The thermal maximum between Paleocene and Eocene, 56 million years ago, is particularly interesting because it seems due to a release of greenhouse gases, but spread over several thousand years. The global warming was 5 °C, at a moderate rate of 0.025 °C per century, much lower than the current rate. Its impact was significant on marine species, some of which disappeared as a result of ocean acidification, with terrestrial animal and plant species largely able to adapt or migrate.
(Detailed explanation of the graph, reconstructions are made from dendrochronology, measurements in glaciers, among others. )
Within major terrestrial climatic fluctuations, there are shorter and more limited variations in intensity.
Thus, in the last millennium, a warm period between the 10th and 13th centuries, called the “medieval climatic optimum”, appeared in Western Europe: it was the time when Viking sailors discovered and christened Greenland (literally Green Country “) and found colonies in the extreme south of the island.

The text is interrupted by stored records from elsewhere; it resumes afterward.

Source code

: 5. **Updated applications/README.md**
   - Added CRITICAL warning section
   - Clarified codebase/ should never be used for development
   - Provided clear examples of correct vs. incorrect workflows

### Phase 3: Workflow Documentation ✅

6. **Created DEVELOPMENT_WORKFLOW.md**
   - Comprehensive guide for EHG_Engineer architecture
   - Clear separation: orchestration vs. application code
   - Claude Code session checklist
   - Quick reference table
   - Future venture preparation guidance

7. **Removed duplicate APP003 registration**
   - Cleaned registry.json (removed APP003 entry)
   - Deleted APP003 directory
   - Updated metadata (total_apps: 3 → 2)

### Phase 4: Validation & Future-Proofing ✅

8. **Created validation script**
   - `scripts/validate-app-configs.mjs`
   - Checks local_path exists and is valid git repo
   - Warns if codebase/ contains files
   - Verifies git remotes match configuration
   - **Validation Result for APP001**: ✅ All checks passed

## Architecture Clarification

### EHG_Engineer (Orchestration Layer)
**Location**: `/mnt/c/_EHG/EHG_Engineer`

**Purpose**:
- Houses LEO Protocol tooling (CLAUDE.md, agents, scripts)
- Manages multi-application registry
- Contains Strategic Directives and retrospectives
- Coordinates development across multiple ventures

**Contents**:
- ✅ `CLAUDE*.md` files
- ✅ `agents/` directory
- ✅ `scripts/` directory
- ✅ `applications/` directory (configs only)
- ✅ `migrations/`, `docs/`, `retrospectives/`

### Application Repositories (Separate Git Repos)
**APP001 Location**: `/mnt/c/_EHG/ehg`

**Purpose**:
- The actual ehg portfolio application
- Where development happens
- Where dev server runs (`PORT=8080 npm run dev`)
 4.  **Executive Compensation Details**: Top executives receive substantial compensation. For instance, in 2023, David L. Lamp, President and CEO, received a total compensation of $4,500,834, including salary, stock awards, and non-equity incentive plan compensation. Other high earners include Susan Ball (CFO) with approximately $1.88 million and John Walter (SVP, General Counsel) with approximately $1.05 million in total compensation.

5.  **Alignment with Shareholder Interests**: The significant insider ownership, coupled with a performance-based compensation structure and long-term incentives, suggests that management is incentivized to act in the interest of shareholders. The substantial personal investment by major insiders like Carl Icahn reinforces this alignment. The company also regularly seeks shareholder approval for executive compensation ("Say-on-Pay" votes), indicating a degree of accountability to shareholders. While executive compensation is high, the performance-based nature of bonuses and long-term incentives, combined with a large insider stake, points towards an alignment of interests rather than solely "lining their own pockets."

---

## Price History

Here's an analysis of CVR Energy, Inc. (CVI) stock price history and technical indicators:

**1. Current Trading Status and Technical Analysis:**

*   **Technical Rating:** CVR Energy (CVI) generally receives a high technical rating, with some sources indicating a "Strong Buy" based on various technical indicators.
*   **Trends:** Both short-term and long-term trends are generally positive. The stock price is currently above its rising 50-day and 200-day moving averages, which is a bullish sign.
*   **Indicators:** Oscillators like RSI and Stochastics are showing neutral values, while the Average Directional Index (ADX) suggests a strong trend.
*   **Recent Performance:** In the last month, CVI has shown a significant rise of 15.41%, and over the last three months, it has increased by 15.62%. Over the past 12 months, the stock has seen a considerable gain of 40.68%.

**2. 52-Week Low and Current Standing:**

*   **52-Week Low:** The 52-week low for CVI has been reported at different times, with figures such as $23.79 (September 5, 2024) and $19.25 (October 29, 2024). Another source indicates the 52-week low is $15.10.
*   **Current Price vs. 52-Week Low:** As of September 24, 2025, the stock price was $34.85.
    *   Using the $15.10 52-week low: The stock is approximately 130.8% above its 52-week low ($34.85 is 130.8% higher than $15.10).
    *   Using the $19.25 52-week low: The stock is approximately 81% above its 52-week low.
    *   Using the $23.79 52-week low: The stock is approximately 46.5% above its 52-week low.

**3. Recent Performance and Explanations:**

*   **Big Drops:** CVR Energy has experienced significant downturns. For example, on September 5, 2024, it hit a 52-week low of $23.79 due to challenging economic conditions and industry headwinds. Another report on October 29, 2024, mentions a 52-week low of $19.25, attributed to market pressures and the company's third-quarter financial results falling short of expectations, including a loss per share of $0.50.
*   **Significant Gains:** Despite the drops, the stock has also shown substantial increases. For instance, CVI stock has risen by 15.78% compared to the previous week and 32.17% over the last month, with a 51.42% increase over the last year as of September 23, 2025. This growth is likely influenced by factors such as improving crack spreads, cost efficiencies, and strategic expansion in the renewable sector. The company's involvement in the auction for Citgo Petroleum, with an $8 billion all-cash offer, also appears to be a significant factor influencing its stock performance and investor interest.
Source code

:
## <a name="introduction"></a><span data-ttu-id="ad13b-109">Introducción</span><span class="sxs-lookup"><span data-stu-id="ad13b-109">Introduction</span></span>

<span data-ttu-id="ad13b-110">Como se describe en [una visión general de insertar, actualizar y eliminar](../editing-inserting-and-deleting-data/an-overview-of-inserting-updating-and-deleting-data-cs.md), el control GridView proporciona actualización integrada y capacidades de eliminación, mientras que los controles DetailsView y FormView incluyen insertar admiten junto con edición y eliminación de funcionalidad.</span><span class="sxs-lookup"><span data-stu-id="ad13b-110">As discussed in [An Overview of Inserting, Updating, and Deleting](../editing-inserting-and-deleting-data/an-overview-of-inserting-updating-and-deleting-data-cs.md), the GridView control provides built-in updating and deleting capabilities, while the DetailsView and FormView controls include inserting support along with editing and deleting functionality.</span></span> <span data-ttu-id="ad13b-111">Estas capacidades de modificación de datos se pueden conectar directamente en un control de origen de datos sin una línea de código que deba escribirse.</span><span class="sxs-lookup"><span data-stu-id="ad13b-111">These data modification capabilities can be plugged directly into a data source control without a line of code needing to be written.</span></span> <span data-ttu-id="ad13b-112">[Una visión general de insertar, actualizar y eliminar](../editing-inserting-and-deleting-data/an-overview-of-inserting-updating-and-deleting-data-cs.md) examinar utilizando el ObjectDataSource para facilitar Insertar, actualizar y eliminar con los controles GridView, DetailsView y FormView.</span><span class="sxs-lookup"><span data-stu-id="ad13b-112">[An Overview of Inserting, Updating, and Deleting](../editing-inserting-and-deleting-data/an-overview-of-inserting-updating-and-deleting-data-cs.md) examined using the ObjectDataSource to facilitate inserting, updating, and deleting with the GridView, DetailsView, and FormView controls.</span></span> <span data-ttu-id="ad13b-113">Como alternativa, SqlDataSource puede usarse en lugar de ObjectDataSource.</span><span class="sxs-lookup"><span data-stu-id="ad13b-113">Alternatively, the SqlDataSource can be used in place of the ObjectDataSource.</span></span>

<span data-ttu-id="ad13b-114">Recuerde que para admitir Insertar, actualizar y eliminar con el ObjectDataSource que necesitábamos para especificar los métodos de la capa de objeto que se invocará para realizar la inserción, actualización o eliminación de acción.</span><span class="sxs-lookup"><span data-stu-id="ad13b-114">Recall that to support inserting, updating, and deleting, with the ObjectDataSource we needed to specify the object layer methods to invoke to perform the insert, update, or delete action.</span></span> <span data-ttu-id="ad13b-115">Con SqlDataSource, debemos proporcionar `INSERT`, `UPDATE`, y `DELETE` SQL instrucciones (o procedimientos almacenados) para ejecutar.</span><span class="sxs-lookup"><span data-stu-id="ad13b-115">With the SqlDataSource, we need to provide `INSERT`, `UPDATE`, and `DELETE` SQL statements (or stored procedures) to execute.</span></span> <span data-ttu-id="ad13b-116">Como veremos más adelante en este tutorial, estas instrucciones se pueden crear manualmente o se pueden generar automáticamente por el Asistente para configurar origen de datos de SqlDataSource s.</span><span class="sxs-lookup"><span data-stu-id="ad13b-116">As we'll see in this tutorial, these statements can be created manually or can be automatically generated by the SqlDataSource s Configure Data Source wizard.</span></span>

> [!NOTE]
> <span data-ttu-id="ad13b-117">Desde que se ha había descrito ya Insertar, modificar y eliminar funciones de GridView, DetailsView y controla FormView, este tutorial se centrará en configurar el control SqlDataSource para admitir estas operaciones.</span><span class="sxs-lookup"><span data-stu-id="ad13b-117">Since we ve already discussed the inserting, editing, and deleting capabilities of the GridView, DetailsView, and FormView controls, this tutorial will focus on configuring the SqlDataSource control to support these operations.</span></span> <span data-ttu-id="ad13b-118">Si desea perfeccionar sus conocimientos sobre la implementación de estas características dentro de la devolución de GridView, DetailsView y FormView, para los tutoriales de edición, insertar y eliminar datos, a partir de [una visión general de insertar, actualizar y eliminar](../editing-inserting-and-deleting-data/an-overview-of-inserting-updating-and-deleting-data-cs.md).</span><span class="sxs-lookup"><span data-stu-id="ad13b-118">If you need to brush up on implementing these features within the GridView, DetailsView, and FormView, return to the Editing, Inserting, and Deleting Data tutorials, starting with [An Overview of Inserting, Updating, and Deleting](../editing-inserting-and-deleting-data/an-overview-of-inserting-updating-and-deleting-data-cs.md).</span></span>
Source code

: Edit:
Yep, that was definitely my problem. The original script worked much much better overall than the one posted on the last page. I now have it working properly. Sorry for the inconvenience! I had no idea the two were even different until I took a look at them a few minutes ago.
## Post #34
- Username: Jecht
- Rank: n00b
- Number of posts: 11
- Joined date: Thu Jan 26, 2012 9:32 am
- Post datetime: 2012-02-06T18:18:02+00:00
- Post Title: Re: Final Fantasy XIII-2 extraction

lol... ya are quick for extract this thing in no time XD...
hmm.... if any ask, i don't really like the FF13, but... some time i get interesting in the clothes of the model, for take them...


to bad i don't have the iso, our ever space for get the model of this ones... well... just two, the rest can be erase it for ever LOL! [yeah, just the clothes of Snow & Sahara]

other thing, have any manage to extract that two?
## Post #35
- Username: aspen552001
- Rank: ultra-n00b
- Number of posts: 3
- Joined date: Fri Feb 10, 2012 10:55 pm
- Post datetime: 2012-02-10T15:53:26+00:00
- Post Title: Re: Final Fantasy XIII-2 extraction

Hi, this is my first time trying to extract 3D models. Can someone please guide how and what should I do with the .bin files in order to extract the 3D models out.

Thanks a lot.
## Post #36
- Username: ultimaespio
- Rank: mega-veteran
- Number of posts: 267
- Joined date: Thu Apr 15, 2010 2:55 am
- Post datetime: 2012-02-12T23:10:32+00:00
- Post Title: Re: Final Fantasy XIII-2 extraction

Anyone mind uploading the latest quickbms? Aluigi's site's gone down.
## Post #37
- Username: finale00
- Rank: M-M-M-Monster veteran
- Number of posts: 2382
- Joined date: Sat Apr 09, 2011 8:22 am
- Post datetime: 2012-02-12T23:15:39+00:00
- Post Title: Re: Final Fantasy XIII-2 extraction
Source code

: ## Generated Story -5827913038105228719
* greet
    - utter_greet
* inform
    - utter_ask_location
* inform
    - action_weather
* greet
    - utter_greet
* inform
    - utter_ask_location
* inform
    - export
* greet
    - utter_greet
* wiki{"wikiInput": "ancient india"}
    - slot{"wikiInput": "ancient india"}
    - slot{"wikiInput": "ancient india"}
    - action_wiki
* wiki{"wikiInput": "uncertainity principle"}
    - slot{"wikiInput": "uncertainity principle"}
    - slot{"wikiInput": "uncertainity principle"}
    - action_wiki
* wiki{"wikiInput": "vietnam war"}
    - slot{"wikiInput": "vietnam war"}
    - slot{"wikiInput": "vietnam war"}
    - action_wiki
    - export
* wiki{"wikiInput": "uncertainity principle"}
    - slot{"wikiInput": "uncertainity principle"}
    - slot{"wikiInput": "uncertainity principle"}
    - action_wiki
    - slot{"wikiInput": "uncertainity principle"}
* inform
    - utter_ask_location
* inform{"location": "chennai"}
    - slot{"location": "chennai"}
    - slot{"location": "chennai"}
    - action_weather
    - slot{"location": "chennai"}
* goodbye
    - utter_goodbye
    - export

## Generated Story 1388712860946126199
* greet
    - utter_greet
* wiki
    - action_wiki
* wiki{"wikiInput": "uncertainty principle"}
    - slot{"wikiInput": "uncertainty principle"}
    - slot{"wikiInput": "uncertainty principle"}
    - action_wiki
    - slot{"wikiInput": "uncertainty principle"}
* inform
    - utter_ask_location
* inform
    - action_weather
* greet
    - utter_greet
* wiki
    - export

Similarly, the period of modern times (1550-1850) experienced a period of cooling that historians call the “little ice age” characterized by very harsh winters, including the terrible winter 1708-1709.
According to climatologists’ reconstructions of temperatures, the last decade of the twentieth century and the beginning of the twenty-first century represent the hottest period of the last two millennia (see graph). Our time would be a little warmer (a few tenths of degrees) than was the medieval climatic optimum.